By special request, I'll be blogging for the next several weeks about Advent, Christmas, and Chanukah traditions - both those that we practice here at The Midnight Cafe and those that I think are brilliant but haven't tried yet. This is going to be a little like Advent 101 because I want to offer the possibility of these tradition to people who are totally new to the idea. I strongly believe that traditions help us focus, they help us make meaning, they help us mark time, and they help us draw closer to each other and to our Creator. Traditions are meant to be modified to fit each family. They are meant to be tools in the shaping of our lives. So, I'm offering here some possibilities and a whole lot of information. Take what you need and leave the rest.
So, first things first...Advent is a season of anticipation, a season of hope, a season marked by reflection...and filled with meaning. If you get too wrapped up in doing things to make the season happen, you'll totally miss the meaning. You'll be frazzled and weary before Christmas even arrives. If you're new to Advent traditions, start slow. You don't have to do everything. You can do one thing or dabble in many. But you absolutely do not have to do it all. This is about remembering the gift of the Messiah. It isn't (and never has been) about doing everything right.
Next, I just want to say that Advent isn't only for families that come from liturgical church traditions. Anyone can celebrate Advent. It might not look like Advent at your local Catholic, Lutheran or Methodist church, but if you are participating in a way that draws your focus toward the gift of Jesus as Messiah, you are celebrating Advent. The candles and calendars and stories and ornaments are tools, not the focus.
So...that said, advent begins ONE WEEK from today! Advent always begins 4 Sundays before Christmas.You can remember this because there are 4 candles in an Advent wreath, one for each Sunday until Christmas. Many people have a fifth, larger candle in the middle of the Advent wreath to light on Christmas.
The season of Advent is not always the same length as an Advent calendar, which always begins on December 1st and counts down the days until Christmas. So, this year, if you're using an Advent calendar, you'll start on Saturday, December 1st. You'll light your first Advent candle, however, on Sunday, December 2nd.
Now, here's the fun part! We designed our own very non-traditional Advent wreath some years ago. I'm not a fan of green wreaths, and I'm perpetually worried about the fire hazard. So, we found a circular mosaic-ed tray/plate, and we place 4 votive candles in a circle on the plate around the center "Messiah" candle....like this:
homesteadrevival.blogspot.com. (Or go look on Pinterest!)
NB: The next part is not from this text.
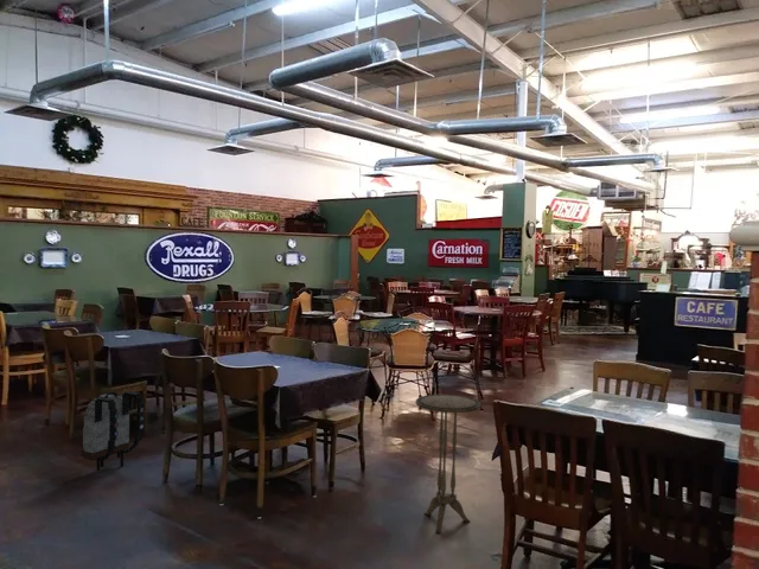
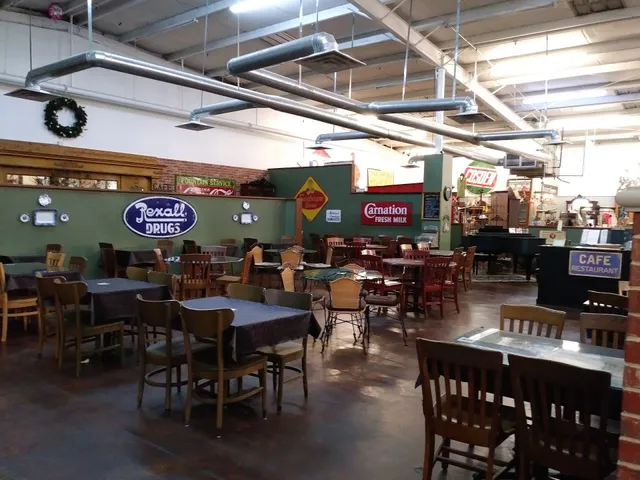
- side table [415,394,483,535]
- backpack [79,390,145,472]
Traditionally, Advent candles are purple and pink (3 purple, 1 pink). Our family has used other colors over the years. We do typically use 3 of one color and 1 of another, but that isn't necessary either. Remember, these are traditions for your family, to help you focus this season, to bring honor to your King. This is what the candles are intended to represent:
1st Sunday: Purple: Hope
2nd Sunday: Purple: Peace
3rd Sunday: Pink: Joy
4th Sunday: Purple: Love
Your family might choose a different color for each idea. Or you might choose to have all white candles. Some families choose white candles because they are unscented and less likely to cause allergic reactions. Do what works for you.
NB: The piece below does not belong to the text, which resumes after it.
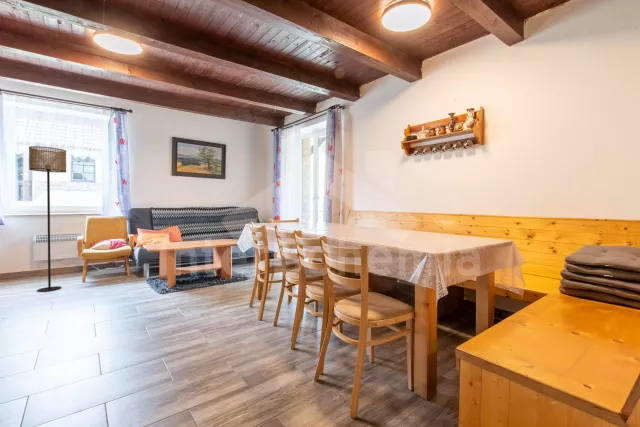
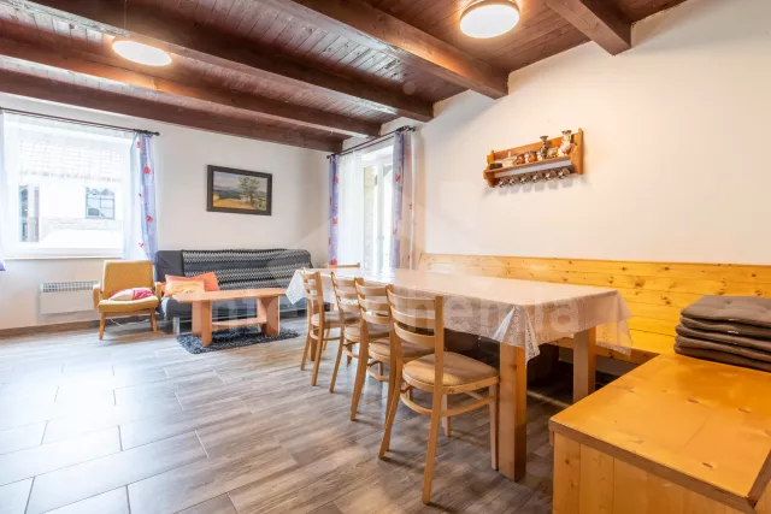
- floor lamp [28,145,67,293]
The first year that we celebrated Advent, we made a matchbox Advent calendar. This was such a fun craft, and I'd definitely recommend it! See instructions at marthastewart.com. Here's a photo of the one we made:
Of course, a variety of Advent calendars are available for purchase. Michaels has a paint-able wooden Christmas tree Advent calendar this year with 24 drawers. Paper, one-time-use calendars can be found at almost any department store, typically with chocolate behind each numbered door. Marthastewart.com has a number of other handmade ideas.
The advantage of a homemade calendar is that you don't have to fill it with candy. We've filled our matchboxes with pennies, beads, charms, erasers, jelly bracelets, hair binders, and all manner of other tiny things. Remember, these things are not meant to cost you a lot. They are meant to build anticipation...and possibly reward little people for sitting through a quick candle-lighting, prayer and story.
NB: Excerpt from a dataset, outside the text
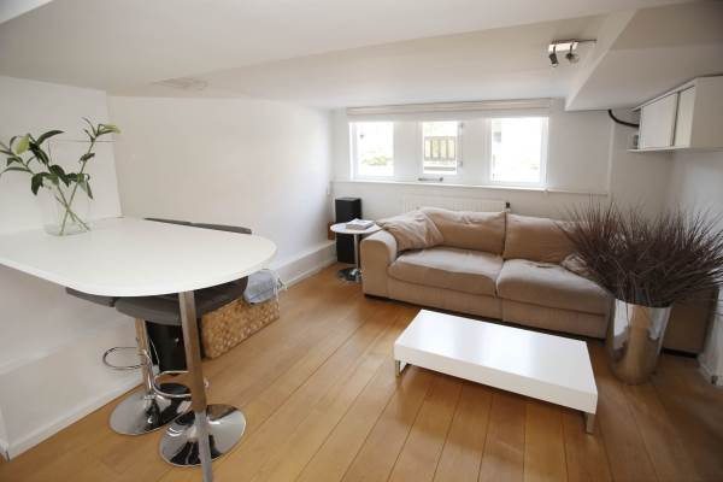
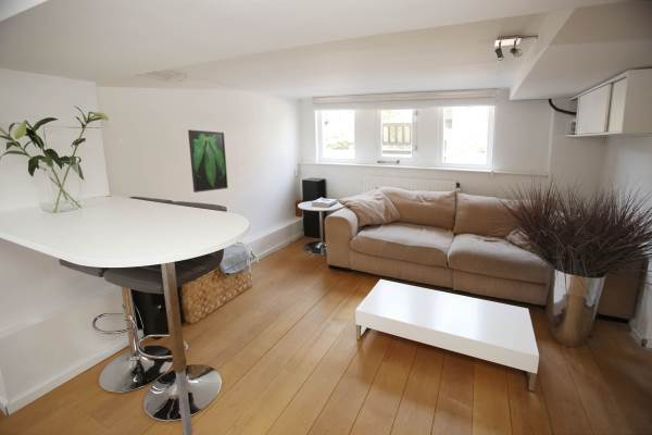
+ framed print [187,128,229,194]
Here's what a typical night of Advent looks like for us...
- Light the candle(s) and discuss the meaning of each candle that has been lit. This is typically very brief. I'll get into what some of these discussions look like in later posts.
- Read scripture/story/book. For us, the reading will correspond with our Jesse Tree ornament for the night. The Jesse Tree is probably the most significant part of our Advent tradition, and it's going to get its own post here in my blog. The short version is that the Jesse Tree tradition involves telling the major stories of the Bible from creation to the birth of Jesus over the days of Advent. It is a condensed retelling of the redemption story. For each story, we hang a symbolic ornament on our Jesse Tree.
Others will choose a different set of readings to guide them through Advent. Catholic.org lists the traditional Advent readings for each night.
- Say a prayer.
- Hang the Jesse Tree ornament.
- Open the door of the Advent calendar.
- Blow out the candles.
This series of traditions developed over a period of YEARS. We did not start doing everything all at once. I can't stress enough how important it is to relax and do what works for your family. You want this to be peaceful. You want it to bring your family life and joy. You do not want a bunch of stress and unfulfilled expectations. Let things happen how they happen. Breathe in the moment.